Ci, którzy zdecydują się na rozwój segmentu elektrycznego, otrzymają jedną z dwóch kategorii uzależnionych od skali przeprowadzonych działań. Tańsza, czyli „Model e Certified”, będzie wymagała od dealera m.in. inwestycji w jedną szybką ładowarkę prądu stałego (DC). Z przedstawionych wyliczeń wynika, że koszty poniesione na dostosowanie się do standardów producenckich będą w tym modelu wymagały nakładów rzędu 0,5 mln dol.
Dealerzy z powyższego „koszyka” będą mogli sprzedawać rocznie ograniczoną liczbę pojazdów elektrycznych, już bez prawa do własnego stoku – zamiast tego będą przekazywali klientom auta zamówione do produkcji.
Firmy, które zdecydują się pójść o krok dalej („Model e Certified Elite”), zostaną zobligowane do zakupu przynajmniej dwóch szybkich ładowarek, z których przynajmniej jedna będzie dostępna publicznie.

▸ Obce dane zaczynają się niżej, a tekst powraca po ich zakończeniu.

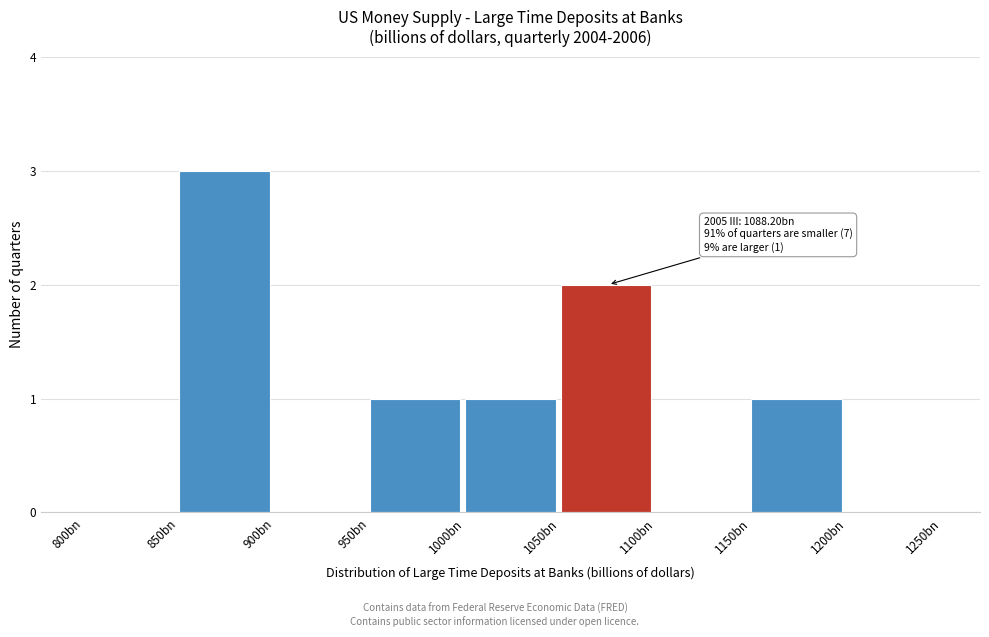

Reading left to right, list all the values displayed in this chart.

800bn=0	850bn=3	900bn=0	950bn=1	1000bn=1	1050bn=2	1100bn=0	1150bn=1	1200bn=0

Oprócz możliwości operowania ograniczonym stokiem dealerzy z tej kategorii będą mieli dostęp do elektrycznych wersji demonstracyjnych. W obu wypadkach ceny aut zeroemisyjnych nie będą podlegały negocjacjom.
Warto jednak podkreślić, że trzypoziomowy podział sieci nie ma na celu dyskryminacji dealerów, lecz dostosowanie mocno zróżnicowanego rynku w USA do panujących warunków. „Model e Certified” został przygotowany z myślą o mniejszych firmach, które nie zawsze stać na podjęcie się kosztownych zobowiązań. Co ważne, certyfikacja będzie ważna od 1 stycznia 2024 r. do końca 2026 r., a po jej zakończeniu dealerzy będą mogli ponownie zdecydować o tym, którą drogę obiorą.
W trakcie corocznego spotkania dealerów Forda prezes firmy Jim Farley wskazał, że producent nie chce naciskać na stacje, które, chociażby ze względu na niską popularność samochodów elektrycznych w regionie, nie są gotowe na transformację. Farley zaznaczył przy tym, że żadna z kategorii nie ma limitów ilościowych i teoretycznie każdy spośród 3 tys. amerykańskich dealerów Forda może wybrać przynależność do „Modelu e Certified Elite”.